Le mois de septembre est un mois de fête dans la communauté juive. Est-ce que vous redoutez des actes ciblés sur la communauté juive ? Et est-ce que vous prendrez des mesures spécifiques pour la protection des lieux de culte ?
Oui, comme pour chaque séquence religieuse. Effectivement, on va avoir Rochachana qui commence à la fin, je crois que c'est le 22 septembre, et puis on a ensuite Kippour, Soukhot, tout ça nous emmène jusqu'au 13 octobre. Oui, comme d'habitude, nous prendrons des mesures de sécurisation des lieux de culte, des lieux d'interaction.
Comme d'habitude ? Est-ce qu'on peut dire comme d'habitude, ou est-ce qu'il faudrait que ce soit davantage que d'habitude ?

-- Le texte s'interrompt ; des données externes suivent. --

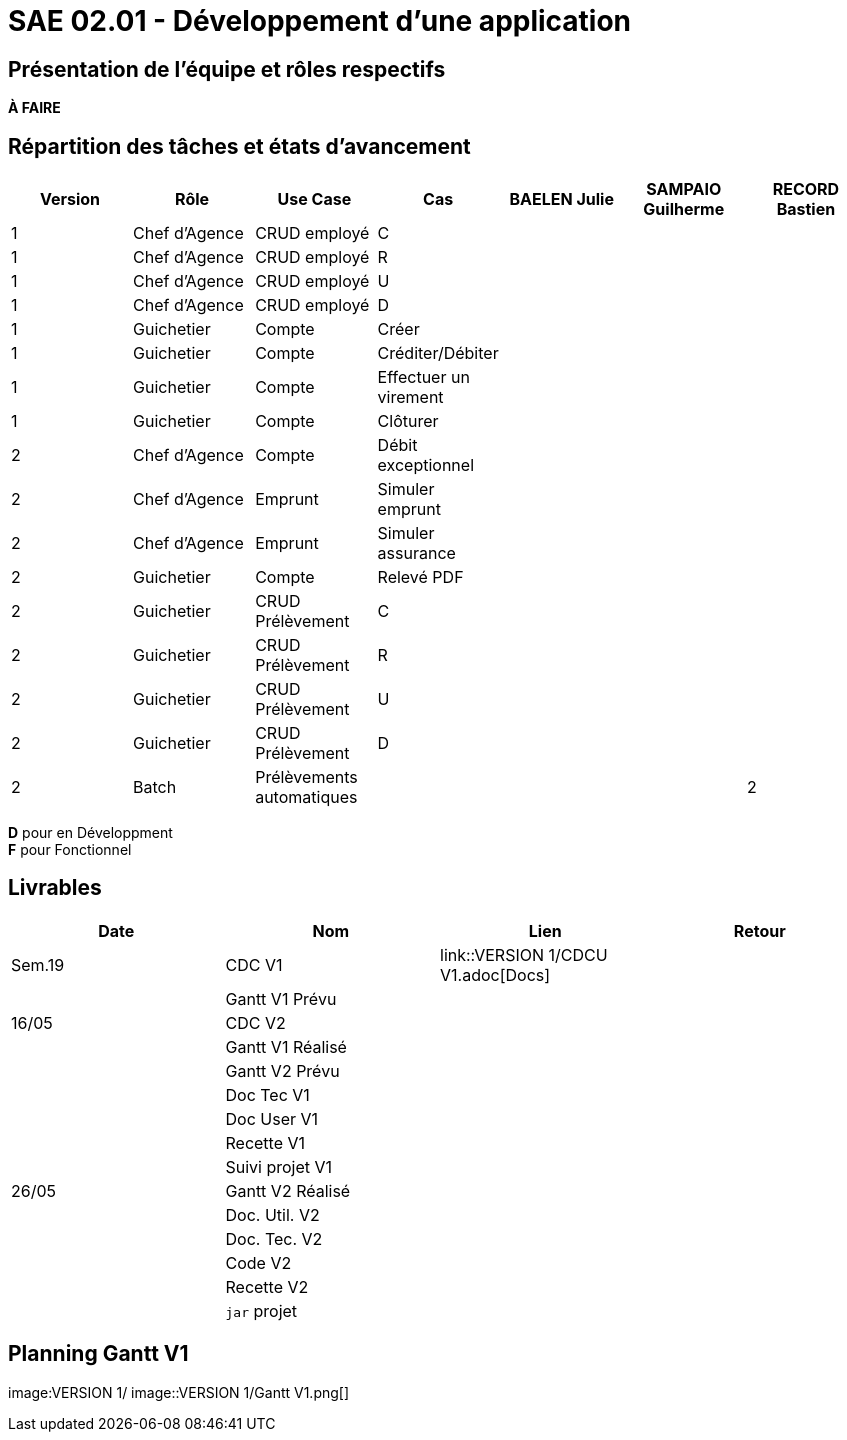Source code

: = SAE 02.01 - Développement d'une application

== Présentation de l'équipe et rôles respectifs

*À FAIRE*

== Répartition des tâches et états d'avancement
[%header,cols=7*]
|===
|Version  |Rôle           |Use Case           |Cas                    |BAELEN Julie       |SAMPAIO Guilherme  |RECORD Bastien
|1        |Chef d’Agence  |CRUD employé       |C                      |                   | | 
|1        |Chef d’Agence  |CRUD employé       |R                      |              | | 
|1        |Chef d’Agence  |CRUD employé       |U                      | | | 
|1        |Chef d’Agence  |CRUD employé       |D                      | | |
|1        |Guichetier     | Compte            |Créer                  || |
|1        |Guichetier     | Compte            |Créditer/Débiter       || |  
|1        |Guichetier     | Compte            | Effectuer un virement || |  
|1        |Guichetier     | Compte            | Clôturer              || |  
|2        |Chef d’Agence  | Compte            | Débit exceptionnel    || | 
|2        |Chef d’Agence  | Emprunt           | Simuler emprunt       || | 
|2        |Chef d’Agence  | Emprunt           | Simuler assurance     || | 
|2        |Guichetier     | Compte            | Relevé PDF            || | 
|2        |Guichetier     | CRUD Prélèvement  | C                     || |
|2        |Guichetier     | CRUD Prélèvement  | R                     || | 
|2        |Guichetier     | CRUD Prélèvement  | U                     || | 
|2        |Guichetier     | CRUD Prélèvement  | D                     || | 
|2        |Batch          | Prélèvements automatiques                 | || 
|2        |Batch          | Reléves mensuels                          | || 
|===

*D* pour en Développment +
*F* pour Fonctionnel


== Livrables
[%header,cols=4*]
|===
|Date       |Nom                |Lien                                       |Retour
| Sem.19    |CDC V1             | link::VERSION 1/CDCU V1.adoc[Docs] |
|           |Gantt V1 Prévu     |                   |
| 16/05     |CDC V2             |                   |
|           |Gantt V1 Réalisé   |                   |
|           |Gantt V2 Prévu     |                   |     
|           |Doc Tec V1         |                   |    
|           |Doc User V1        |                   |
|           |Recette V1         |                   | 
|           |Suivi projet V1    |                   | 
| 26/05     |Gantt V2 Réalisé   |                   | 
|           |Doc. Util. V2      |                   |         
|           |Doc. Tec. V2       |                   |     
|           |Code V2            |                   | 
|           |Recette V2         |                   | 
|           |`jar` projet       |                   | 
|===

== Planning Gantt V1
image:VERSION 1/
image::VERSION 1/Gantt V1.png[]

Non, mais malheureusement, c'est comme d'habitude. Voilà, on renforce notre présence, on sécurise les offices, on sécurise les fidèles. Voilà, on va le faire parce que vous avez vu que l'antisémitisme depuis le 7 octobre 2023 a explosé dans notre pays. Alors, depuis les 7 premiers mois de l'année, ça baisse légèrement, mais on a atteint un tel niveau à partir du 7 octobre 2023 qu'on peut parler vraiment d'une explosion.
Est-ce qu'il y a des arrestations de manière anticipée ? Est-ce que vous avez anticipé des projets d'action ? Est-ce qu'il y a aujourd'hui des enquêtes ouvertes pour certains qui projetteraient à la fin du mois de s'en prendre aux communautés juives ?
Non, il y a les services de renseignement et de l'antiterrorisme qui travaillent sur ces sujets. Non, on n'a pas de menaces connues, il n'y a pas de projets, mais on a un gros dispositif de sécurisation. Et comme à chaque fois pour les fêtes religieuses, le ministre d'État adressera des instructions de vigilance à l'ensemble des préfets de France. On restera évidemment, et malheureusement, toujours très vigilants sur les intérêts juifs. Malheureusement, parce que c'est quand même de plus en plus compliqué pour nos compatriotes juifs, compte tenu des menaces et des actes antisémites qu'ils subissent au quotidien.
Merci Laurent Nunez d'avoir été mon invité ce matin. Préfet de police de Paris, on a bien compris que vous promettez une réponse extrêmement ferme au mouvement Bloquons-Tout. Et dès cette nuit, vous le dites, vous serez sur le pied de guerre pour pouvoir réagir en cas de blocage. Il est 8h52 sur RMC et BFM TV.